Un candidat hors famille ?
« Un socle commun pour le parti, oui, mais hors de question que cela engage les candidats à la primaire », a, en substance, énoncé le frondeur au début de la réunion qui se tenait ce 22 septembre, à 18 heures, au siège des Républicains. La réplique du chef de la droite a aussitôt carillonné dans la grande salle de réunion de la rue de Vaugirard : « Ce projet d’alternance sera celui des Républicains, de notre famille politique. »
Rassurant ? Pour Juppé, qui s’est empressé de rétorquer : « Les réponses étaient induites, mais j’aime bien qu’elles soient formulées », cela semble ne faire aucun doute. Pourtant… Que sous-entend, que dit presque, le stratège Sarkozy quand, elliptique, il lance à la cantonade que « ce projet d’alternance sera celui des Républicains, de notre famille politique » ? Si l’on tire le fil de sa pensée, une autre conclusion saute aux yeux : tout candidat portant un autre projet que celui validé par le vote des adhérents ne serait pas le candidat des Républicains. Un candidat hors de la famille, un candidat hors cadre en somme. Certainement pas le candidat de la droite.
Un pari risqué
Depuis le début de la compétition, l’ex-président raille la modération et les amitiés centristes du maire de Bordeaux.
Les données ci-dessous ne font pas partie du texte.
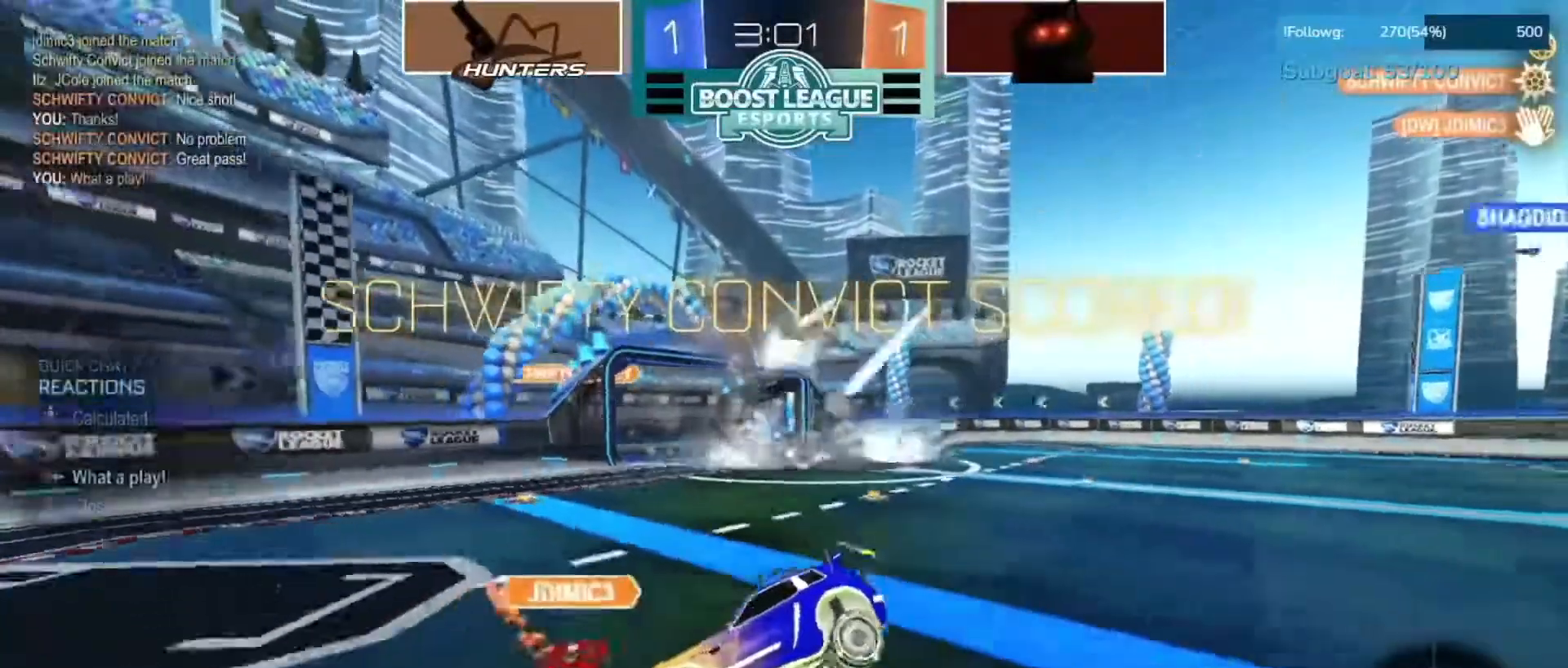
{"buttons": ["SQUARE", "R2"], "left_stick": "right", "right_stick": "center", "events": [[33, "left_stick", "down"], [67, "CROSS", "down"], [300, "CROSS", "up"], [333, "R2", "down"], [333, "SQUARE", "down"], [483, "left_stick", "right"]]}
En l’observant sans broncher prendre ses distances avec le socle commun du mouvement, en lui permettant de s’émanciper en tant que candidat des idées que les militants souhaitent voir portées par leur leader, il emmagasine des billes pour, le jour venu, pointer du doigt cet adversaire coupable de décalage avec la droite. Juppé entrevoit-il la manœuvre ? Sans doute. L’affole-t-elle ? Pas le moins du monde. Sûr que le scrutin de novembre 2016 sera un véritable succès quantitatif, persuadé d’assister à la venue en masse d’électeurs de la droite modérée, du centre et même de la gauche, il estime inutile de veiller à ne pas être mis au ban de sa famille politique par le chef Sarkozy. Risqué.